But what happens when you have no choice and you need to hire an attorney? First of all, it’s helpful to know how to hire a lawyer, but it’s also a good idea to understand attorney rates and how they work so you don’t get in over your head with legal fees.
Below are the major key terms and concepts about attorney prices that are important to understand before you hire an attorney.
Before you make the hiring decision, it’s a good idea to consult with a couple different attorneys to compare their prices. After you talk to them, each attorney will explain their fee arrangement and present you with an engagement letter.
The engagement letter is a contract that explains what work will be done and how the attorney rates will be charged. Once you decide which attorney to hire based on the prices and experience level, you will have to sign the engagement letter and agree to pay the attorney rates as specified.
Many attorneys require a deposit or an up-front payment before they will begin work. This fee is called a retainer. It is usually paid right after the engagement letter is signed. Attorneys typically require that you have paid more than they have billed you to that point; this is largely because attorneys fear they will perform the work and not get paid. If you choose to fire your attorney or the legal work is completed for less than the retainer amount, your attorney must return the remaining amount to you.
The amount of the retainer will depend on the type of legal work, the amount of work required, and the lawyer’s experience level (more about how much lawyers cost can be found here).
Sometimes legal work is done on a contingency basis. This basically means that the attorney rates will be zero unless you win your case.
If the case is successful and you receive a financial award or settlement, the attorney will be paid a percentage of your winnings. The amount typically ranges from about 33-40%, depending on the potential size of your winnings and the quality of your legal claim. Look for the exact amount in the engagement letter.
Unfortunately, contingency cases are only used in a limited set of cases such as personal injury lawsuits. But the good news is that the expensive attorney prices you would normally pay will not come out of your pocket unless you actually win the case.
The most common way that attorney prices are paid is based on an hourly rate. This means you must pay the lawyer a certain amount of money for every single hour of work performed. In other words, it can get expensive.
Each attorney and law firm has a different hourly rate that depends on a number of factors, including the area of law, the lawyer’s experience level, and even the city in which the attorney works. Hourly attorney rates can vary from under $100 to over $1000 per hour, so make sure you read the engagement letter carefully before you sign it.
If you are paying an hourly rate, the total attorney price that you will pay will be determined by the number of billable hours.
Billable hours are just that – the total number of hours the lawyer spent performing work directly related to your case.

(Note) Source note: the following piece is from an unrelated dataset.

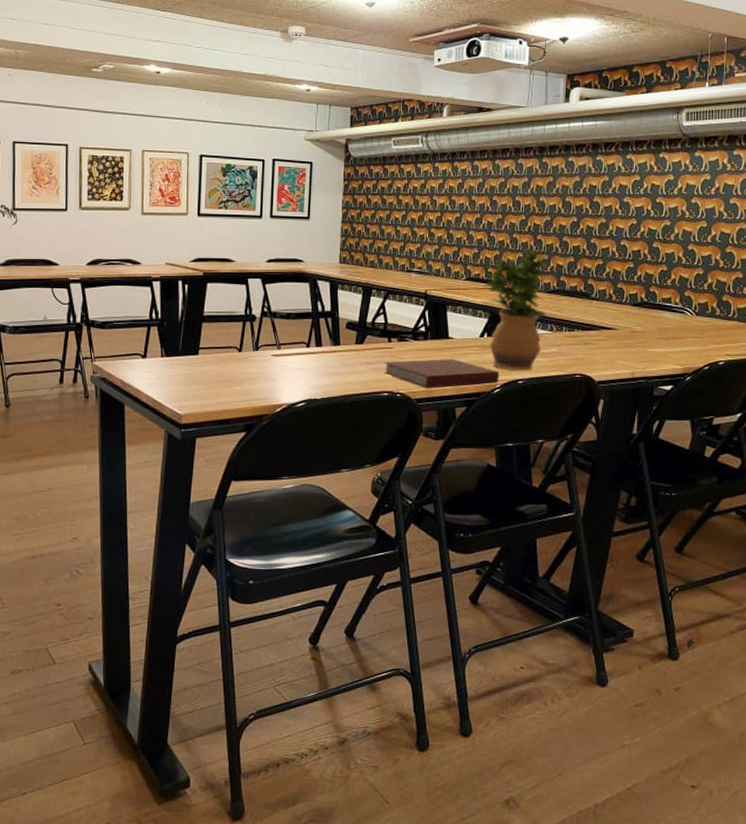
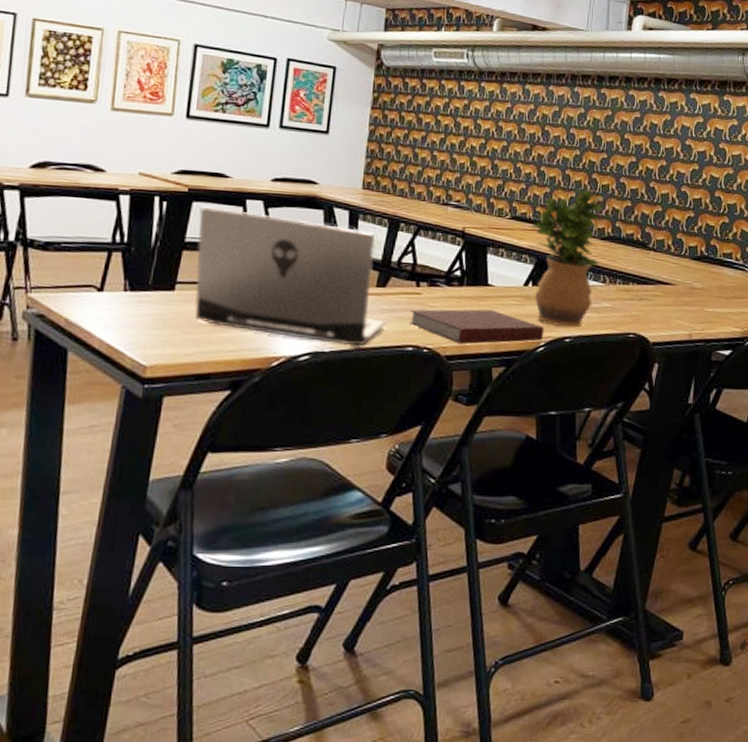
laptop: none [213,286,366,393] -> present [195,206,387,346]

This can include researching, writing, sending emails, talking on the phone, etc., as long as it pertains to your case. That being said, never assume that conversations with your lawyer will not cost you money, because the bill can add up fast.
In the most common billing scenario, attorney prices are equal to the total number of billable hours multiplied by the attorney’s hourly rate.
Certain types of legal services are performed on a flat fee basis. A flat fee means the attorney prices will be stated in full upfront in the engagement letter. So if the engagement letter says the service costs $2000, you will pay $2000 no matter how much time the attorney spends working.
Flat fees are only offered for some services, usually ones that are transactional in nature. However, flat fees are occasionally used in other cases too. Filing a trademark or provisional patent, incorporating or forming an LLC, and drafting a will are some examples of services that can often be performed on a flat fee basis.
Attorney rates and prices can be very complex, especially when different billing methods are used within the scope of a single project.
For example, if you hired an attorney to help with starting an LLC and hiring your first employee, the lawyer might charge you a retainer up front, a flat fee for the LLC formation, and bill you by the hour to draft the employment documents.
The best way to avoid excessively high legal fees is to always carefully read the engagement letter before you sign so you know exactly what you are getting yourself into. That’s why it’s extremely important to understand the basics of how attorney rates work before you make the important decision to hire an attorney. It is also extremely valuable to get quoted attorney rates from different attorneys and compare them…one lawyer may be much higher than the next, even though both would do an adequate job.